The Race Report, racism, and me
It’s not been an easy year and this might not be an easy read.
‘The Race Report‘ published earlier this week is a political act of violence against me and anyone who looks a bit like me. The spotlight on racial justice following the BLM protests has been heartening. It’s also been traumatic. This is a commonly reported phenomenon among people who look like me. Why trauma? Surely, I should be grateful it’s on the agenda. Racism has always been on the agenda, it’s just really easy not to see unless you have to live it.
The focus following the marches has largely centred on white privilege. There is nothing wrong with examining privilege, but it seems that there has been little examination of racism, structural inequality and sadly, little active focus on anti-racism.
This may be hard to hear but much of the post-BLM march rhetoric epitomises the very privilege (white) that is being examined. Racism is not something that I can dip in and out of. It doesn’t happen ‘out there’ or in a book.
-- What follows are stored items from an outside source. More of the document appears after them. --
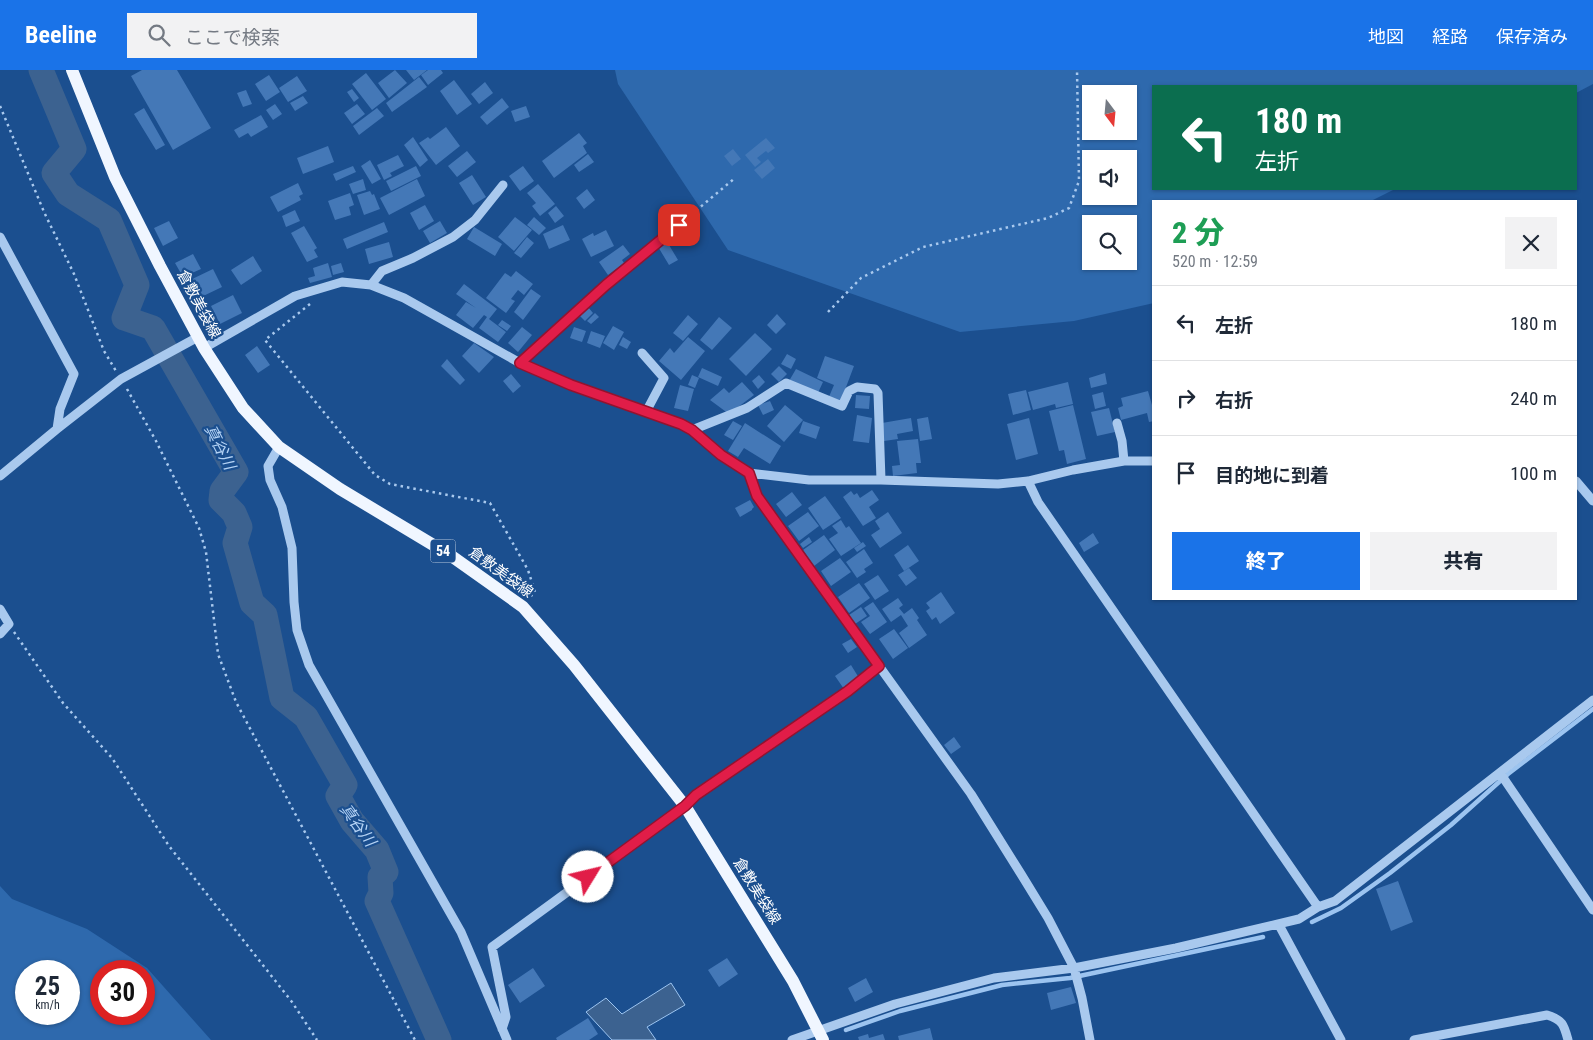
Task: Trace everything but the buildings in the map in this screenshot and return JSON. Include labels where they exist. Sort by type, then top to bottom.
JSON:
[{"type":"main road","name":"倉敷美袋線","points":[[72,70],[116,177],[201,343],[243,408],[279,447],[340,489],[450,555],[523,606],[574,664],[685,806],[793,981],[821,1035]]},
{"type":"street","points":[[371,285],[382,271],[413,258],[453,237],[475,220],[503,185]]},
{"type":"street","points":[[520,363],[606,285],[679,225]]},
{"type":"street","points":[[0,236],[74,374],[60,409],[58,429]]},
{"type":"street","points":[[0,476],[124,378],[183,345],[201,343],[295,296],[342,282],[371,285],[404,298],[520,363],[571,385],[647,410],[681,424],[692,430],[721,455],[749,473],[809,480],[881,480],[998,484],[1028,481],[1073,470],[1124,461],[1152,461]]},
{"type":"street","points":[[642,353],[664,378],[647,410]]},
{"type":"street","points":[[692,430],[747,408],[786,383],[842,406],[849,391],[857,387],[875,389],[878,393],[881,480]]},
{"type":"street","points":[[1117,423],[1122,441],[1124,461]]},
{"type":"street","points":[[279,447],[268,466],[270,480],[282,507],[292,548],[294,602],[303,650],[309,665],[461,932],[507,1040]]},
{"type":"street","points":[[749,473],[757,496],[971,794],[1048,918],[1075,974],[1090,1040]]},
{"type":"street","points":[[1028,481],[1038,502],[1318,907]]},
{"type":"street","points":[[1577,482],[1593,501]]},
{"type":"street","points":[[0,609],[9,624],[0,634]]},
{"type":"street","points":[[502,1029],[506,1018],[492,947],[685,806],[696,795],[848,691],[879,666]]},
{"type":"street","points":[[792,1040],[821,1035],[894,1004],[994,978],[1075,974],[1299,919],[1318,907],[1335,900],[1502,777],[1593,700]]},
{"type":"street","points":[[1502,777],[1593,910]]},
{"type":"street","points":[[1278,925],[1340,1040]]},
{"type":"street","points":[[1414,1040],[1547,1015],[1557,1018],[1565,1026],[1568,1040]]},
{"type":"path","points":[[828,312],[861,278],[923,247],[1048,218],[1069,208],[1079,181],[1077,70]]},
{"type":"path","points":[[0,106],[44,212],[74,274],[104,351],[124,378],[199,528],[206,552],[218,654],[236,702],[415,1040]]},
{"type":"path","points":[[679,225],[735,178]]},
{"type":"path","points":[[321,288],[314,301],[265,340],[375,475],[390,484],[490,503],[528,570],[535,592],[523,606]]},
{"type":"path","points":[[9,624],[62,703],[112,758],[169,846],[292,1002],[317,1040]]},
{"type":"shaded area","points":[[615,70],[1593,70],[1593,84],[1577,92],[1577,85],[1152,85],[1152,190],[1393,190],[1373,200],[1152,200],[1152,303],[1074,321],[960,332],[728,250],[618,84]]},
{"type":"shaded area","points":[[0,886],[12,899],[87,929],[135,960],[90,960],[90,1025],[155,1025],[155,977],[211,1040],[0,1040]]},
{"type":"shaded area","points":[[671,983],[685,1005],[647,1027],[656,1040],[612,1040],[586,1012],[606,998],[622,1014]]},
{"type":"waterway","name":"真谷川","points":[[41,70],[74,149],[54,173],[68,194],[109,220],[137,285],[124,318],[153,328],[236,472],[222,491],[221,500],[234,513],[240,527],[235,543],[252,603],[265,615],[282,698],[306,717],[345,785],[338,796],[352,821],[377,850],[386,872],[380,877],[381,893],[377,901],[439,1040]]},
{"type":"waterway","points":[[1312,922],[1341,908],[1390,873],[1451,825],[1508,774],[1593,709]]},
{"type":"waterway","points":[[846,1030],[900,1011],[1002,985],[1070,978],[1263,937]]},
{"type":"route","points":[[588,877],[685,806],[696,795],[848,691],[879,666],[757,496],[749,473],[721,455],[692,430],[681,424],[647,410],[571,385],[520,363],[606,285],[679,225]]}]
It is knowing what it feels and looks like but personally having the burden of proof for something that can rarely be proven. It is being asked for your view because it is authentic but your view being questioned and easily dismissed as a perception. It is personal, professional and political.
It’s really unlikely that as an educational psychologist I’ll go into a school and hear the n word from a teacher or go into my office and hear whispers. It is unlikely in my professional life that I will meet an openly proud racist, it is also unlikely that I will meet someone purposefully racist. It is not, however, unlikely that I will experience racism. In 2021 racism is complex, insidious, sometimes unconscious and undercover.
For me, racism is:
- Navigating a school system where you will be victimised, even if you’re too young to see it.
- Being a good enough student to win a national award for contributions to school life but not being good enough to be school prefect until your form tutor (thank you Miss) insists, and then being grateful.
- Any number of daily micro and macro aggressions including:
- Shock that my siblings and I have the same parents or that my mum is…wait for it…white.
- Being told that your hair is just so lovely and more professional when it is straightened.
- Feeling bad about straightening your hair in case little brown girls think that’s what brown professional women do.
- Your name never being important enough to say properly. Even if the spelling is phonetic. It’s feeling bad or petty about correcting someone, again, and so just letting it go.
- It’s being equally White British and Black Caribbean, raised in the UK, but having your Britishness erased when you tick that box to identify ‘where you are really from’.
- Strangers assuming your son is not yours and referring to you as his ‘adult’ just a few too many times.
- Being a professional woman in your mid 30s and still being followed around shops even though you have your receipts.
- It’s being forced into anger when you are not an angry person.
- It’s the advocacy for young black children in schools whilst knowing that the reason I advocate for them, is the reason that some won’t listen to me.
It’s the anxiety of writing something like this, but having to write it anyway for every young person who isn’t made prefect, for every young person that is more likely to be excluded than their white peers, for every young person who has to protest to overturn a ban on their natural hair. It is the overwhelming weight of those things combined.
It’s been a tricky week. I am frustrated and a bit heartbroken. I don’t write it for sympathy or saving. I am a proud White British and Black Caribbean woman and I require neither.
I suppose what I am saying is that what I need from allies is the commitment to understanding the complexities of racism. I need people to see that it is racist behaviour rather than the colour of my skin or culture that is the problem. I need people to see that my culture is not directed by the colour of my skin. I need people to actively challenge the ‘otherness’ of those who simply have more melanin in their skin. And I need people to realise that racism is real, constant, and exhausting.